Ramalan Harga Emas Pekan Ini: Masih Turun atau Siap Rebound?

Harga emas dunia anjlok lebih dari 10% dalam sepekan dan keluar dari level US$5.000 per ons troi. Analis memperingatkan tren penurunan masih berpotensi berlanjut di tengah inflasi dan suku bunga tinggi.

JAKARTA – Harga emas dunia mengalami tekanan tajam setelah anjlok lebih dari 10% dalam sepekan, menjadi kinerja terburuk dalam enam tahun terakhir dan memicu kekhawatiran baru di kalangan investor, Minggu (22/3/2026).

Logam mulia yang biasanya menjadi aset perlindungan saat krisis justru tertekan oleh lonjakan inflasi global akibat kenaikan harga energi. Kondisi ini membuat bank sentral dunia menahan pelonggaran kebijakan moneter, sehingga memicu aksi jual besar-besaran di pasar emas.

Data Kitco News mencatat harga emas spot ditutup turun 3,45% ke level US$4.491,15 per ons troi pada Jumat (20/3/2026). Penurunan ini membuat harga emas terlempar dari level psikologis US$5.000 per ons troi yang sempat bertahan di awal pekan.

Secara teknikal, pelemahan semakin kuat setelah harga emas menembus rata-rata pergerakan 50 hari di bawah US$5.000 per ons troi. Sinyal ini sering dianggap sebagai indikasi tren penurunan lanjutan.

Analis pasar senior OANDA Kelvin Wong mengatakan lonjakan harga emas sebelumnya kemungkinan hanya bersifat sementara.

“Lonjakan sekitar 23% dari awal Februari hingga awal Maret terlihat lebih seperti rebound sementara atau dead cat bounce. Dalam beberapa pekan ke depan, arah pergerakan emas masih cenderung melemah,” ujarnya.

Koreksi tajam ini juga dipicu oleh aksi ambil untung investor yang sebelumnya membeli emas di level tinggi.

Senior Investment Strategist US Bank Wealth Management Rob Haworth mengatakan banyak investor yang masuk di harga di atas US$5.000 kini mulai melepas posisi untuk mengurangi kerugian.

“Investor yang membeli di level tinggi kini berada dalam tekanan. Jika volatilitas terus berlanjut, tekanan di pasar emas bisa semakin besar dalam jangka pendek,” katanya.

Selain faktor teknikal, arah harga emas juga dipengaruhi perkembangan konflik geopolitik, khususnya ketegangan Iran yang berpotensi mengganggu pasokan energi global.

Jika konflik meluas dan memicu lonjakan harga minyak, inflasi global dapat meningkat lebih tinggi. Kondisi tersebut membuat bank sentral kemungkinan mempertahankan suku bunga tinggi lebih lama, yang biasanya menjadi sentimen negatif bagi emas.

Namun jika konflik mereda dan harga energi kembali stabil, permintaan emas berpotensi pulih.
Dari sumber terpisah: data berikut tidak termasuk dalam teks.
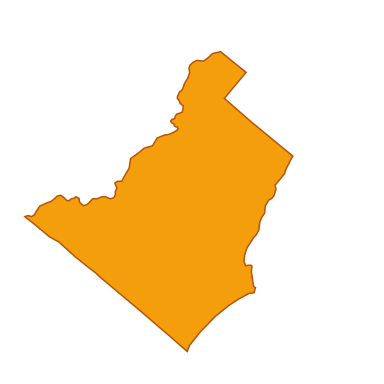 the district of Del Norte, California, United States of America, rotated 220°
{"feature_id": "52423323B27137211377014", "entity_name": "Del Norte", "entity_type": "district", "adm_level": 2, "iso_a3": "USA", "parent_name": "United States of America", "parent_adm1": "California", "projection": "mercator", "projection_center": [-123.792, 41.691], "detail": "fine", "context": "isolated", "style": "filled", "palette": "amber", "viewbox_px": 384, "rotation_deg": 220, "n_neighbors": 0, "source": "geoboundaries", "source_scale": "gbopen_adm2", "svg_char_len": 1995}
<svg xmlns="http://www.w3.org/2000/svg" viewBox="0 0 384 384"><g transform="rotate(220 192 192)"><path d="M93.2,66.7L95.3,72.9L95.7,90.2L94.2,111.8L90.8,128.9L87.4,140.2L83.1,151.0L79.7,154.8L81.9,159.5L83.9,159.2L84.7,159.7L95.6,169.4L98.3,173.6L99.5,173.9L101.2,172.6L103.6,170.0L107.5,172.2L110.7,176.9L112.8,181.3L114.0,184.8L115.5,197.2L115.2,200.1L116.4,206.0L121.0,212.9L122.3,217.6L122.8,222.5L126.9,228.3L128.0,235.3L126.8,238.1L126.8,241.8L129.5,248.2L132.7,250.6L132.8,265.4L134.5,269.3L137.5,282.0L137.7,284.3L192.4,283.8L227.4,284.5L227.5,318.4L260.6,317.8L261.5,316.1L262.4,315.1L265.2,311.3L266.2,303.9L267.4,299.6L272.9,296.0L274.6,291.7L275.1,287.9L273.8,284.7L270.6,282.1L268.5,276.6L267.7,271.8L267.2,269.6L265.9,266.2L265.3,263.6L265.5,261.9L265.8,261.1L265.8,260.2L265.5,259.3L265.1,258.2L265.0,257.2L264.3,255.3L262.9,254.0L262.1,254.3L259.8,253.2L258.5,252.8L258.1,252.2L257.0,252.2L254.1,252.4L252.0,249.3L250.9,246.6L252.4,244.1L253.8,241.7L253.4,239.1L252.5,237.5L253.2,235.2L254.0,235.0L254.0,233.2L253.9,232.5L251.9,232.0L249.4,232.5L248.2,231.3L246.1,231.6L245.1,232.3L243.3,231.5L243.2,229.6L244.3,226.5L245.4,223.7L247.4,220.4L249.6,218.1L253.4,211.1L252.0,201.9L256.8,194.9L258.2,187.3L260.5,178.0L255.4,169.7L254.2,162.2L252.8,155.1L256.1,152.1L256.9,149.3L255.2,148.3L252.1,146.7L250.9,142.7L249.1,140.9L248.2,137.6L250.1,134.3L255.4,132.7L257.7,130.8L260.2,126.1L263.8,122.8L263.9,118.6L264.1,116.0L264.8,114.2L266.2,111.9L267.9,111.8L270.7,111.8L272.4,112.6L274.4,114.5L277.9,113.8L278.2,111.5L280.1,109.2L280.6,106.3L282.5,105.0L286.9,105.4L290.7,105.0L292.7,101.9L293.0,98.5L293.9,94.2L295.8,91.1L297.7,87.2L299.5,83.6L299.0,79.5L298.8,76.5L298.1,73.2L299.1,70.0L302.0,68.9L303.8,66.6L304.3,65.7L302.0,65.6L293.7,66.0L271.8,66.1L262.0,68.1L242.4,67.4L240.3,67.3L221.7,67.7L214.2,68.1L211.9,67.9L211.7,67.9L208.0,67.7L157.2,67.7L131.2,67.4L130.9,67.3L127.1,67.4L126.9,67.3L119.2,67.3L93.2,66.7Z" fill="#f59e0b" stroke="#b45309" stroke-width="1.5"/></g></svg>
Bahkan beberapa analis memperkirakan harga bisa kembali naik ke atas US$5.000 per ons troi.

Kepala riset FX dan komoditas Commerzbank Thu Lan Nguyen mengatakan pasar kini mulai mengurangi ekspektasi pemangkasan suku bunga oleh The Fed.

“Pasar bahkan tidak lagi memperkirakan pemangkasan suku bunga penuh hingga akhir tahun. Pernyataan Jerome Powell tentang risiko inflasi membuat pelonggaran kebijakan menjadi semakin tidak pasti,” ujarnya.

Meski menghadapi tekanan jangka pendek, sejumlah analis tetap optimistis terhadap prospek emas dalam jangka panjang. Ketidakpastian geopolitik, tingginya utang pemerintah global, serta potensi kesalahan kebijakan moneter masih menjadi faktor yang dapat mendorong harga emas.

Head of Commodity Strategy Saxo Bank Ole Hansen mengatakan investor kemungkinan akan menunggu tanda stabilisasi sebelum kembali masuk ke pasar.

“Alasan utama membeli emas sebenarnya belum berubah. Namun pasar membutuhkan waktu untuk menemukan momentum baru,” katanya.

Dalam waktu dekat, pelaku pasar akan memantau perkembangan konflik Iran serta sejumlah data ekonomi penting, termasuk Flash S&P PMI AS pada 24 Maret dan data klaim pengangguran mingguan pada 26 Maret.

Data tersebut berpotensi memberikan petunjuk baru terkait arah inflasi dan kebijakan suku bunga global yang akan menentukan pergerakan harga emas selanjutnya.